The Star has established that it will cost billions to collect the province’s tolls, and the work will be done by a mainly foreign-owned consortium.

The consortium has boasted on its website of the “handsome profits” it expects to make from running Gauteng’s freeways over the next eight years, while the South African National Roads Agency Ltd (Sanral) last week caused fury among commuters with its announcement that ordinary citizens would be expected to pay as much as 66c/km in tolls.

A week after the announcement, the fury continues.

Thami Bolani, chairperson of the National Consumer Forum, said they would be issuing an open letter to the minister of transport today. The letter calls for the creation of a forum made up of companies and organisations that are likely to be affected by the new tolls, and to be part of a discussion around the high tariffs.

“What this is is anti-people; you are penalising people for using the roads,” he said.

Cosatu spokesman Patrick Craven said the union federation opposed the tolling system and that a company would be making huge profits from something that could have an adverse effect on the economy. “Roads are a public service, and not for anyone to make a profit from,” he said.

He added that Cosatu was concerned about the effects, in particular the higher inflation the toll was likely to cause.

--- Source material ---
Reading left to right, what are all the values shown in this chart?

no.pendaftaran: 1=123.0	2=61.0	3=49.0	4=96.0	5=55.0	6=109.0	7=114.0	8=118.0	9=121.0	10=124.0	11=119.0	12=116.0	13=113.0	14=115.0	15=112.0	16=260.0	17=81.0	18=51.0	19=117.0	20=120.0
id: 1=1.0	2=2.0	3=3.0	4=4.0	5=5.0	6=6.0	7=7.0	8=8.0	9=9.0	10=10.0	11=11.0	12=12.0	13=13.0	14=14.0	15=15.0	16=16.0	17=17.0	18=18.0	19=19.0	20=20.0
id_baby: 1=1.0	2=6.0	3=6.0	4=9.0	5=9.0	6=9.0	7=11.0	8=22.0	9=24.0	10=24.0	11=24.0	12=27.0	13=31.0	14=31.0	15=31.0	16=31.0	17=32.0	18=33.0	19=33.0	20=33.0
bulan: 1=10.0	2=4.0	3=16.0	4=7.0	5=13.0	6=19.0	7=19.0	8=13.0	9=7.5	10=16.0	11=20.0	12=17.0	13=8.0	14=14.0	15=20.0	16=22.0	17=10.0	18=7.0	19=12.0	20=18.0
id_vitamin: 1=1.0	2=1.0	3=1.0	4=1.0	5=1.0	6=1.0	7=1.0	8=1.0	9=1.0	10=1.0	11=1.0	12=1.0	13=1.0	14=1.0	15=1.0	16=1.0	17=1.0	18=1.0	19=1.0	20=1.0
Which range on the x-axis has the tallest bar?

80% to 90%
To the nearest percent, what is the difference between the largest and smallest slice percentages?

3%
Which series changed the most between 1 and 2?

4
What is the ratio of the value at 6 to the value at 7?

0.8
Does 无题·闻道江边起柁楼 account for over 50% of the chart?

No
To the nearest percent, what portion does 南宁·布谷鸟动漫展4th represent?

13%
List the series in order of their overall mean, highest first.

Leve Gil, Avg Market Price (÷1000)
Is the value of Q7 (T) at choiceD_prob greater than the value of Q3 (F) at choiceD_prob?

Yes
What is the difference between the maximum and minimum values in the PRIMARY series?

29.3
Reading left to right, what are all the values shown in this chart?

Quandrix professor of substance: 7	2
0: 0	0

--- Directions ---
Carry the text about the Gauteng freeway tolls forward from its last sentence. The lines are from a separate source.

--- Answer to this task ---
Craven also said the federation was concerned that the tolls would cause greater congestion on alternative routes.

In 2009, Sanral handed out a contract for R1.16 billion to a consortium to run the electronic tolling (e-toll) system, which is part of the R20bn budget for the Gauteng Freeway Improvement Project.

The Star has established that the cost of the contract has increased to R4.56bn.

The contract for the “implementation and operations” of the e-tolling system was awarded to the Electronic Toll Collection joint venture.

The Star has established that this deal involves a South African business, TMT Services and Supplies, and the Austrian-headquartered Kapsch TrafficCom AG.

At the time, TMT had 35 percent of the contract and Kapsch 65 percent.

Part of the e-toll contract was then subcontracted to South African IT business GijimaAst, a company that ended up in a legal wrangle with Home Affairs over an identity document contract.

Seven months after Sanral’s announcement of the tender award, Kapsch revealed it had increased its shares in TMT to 51.43 percent – which means the business is primarily foreign owned – and websites boasted about the profits from a R4.56bn contract.

Sanral CEO Nazir Alli confirmed the R3.4bn extra was fees to the consortium for operating the system for up to eight years.

Sanral, had not previously indicated that the total cost of the tender to build and operate the e-toll system, excluding the building of the gantries, was R4.56bn.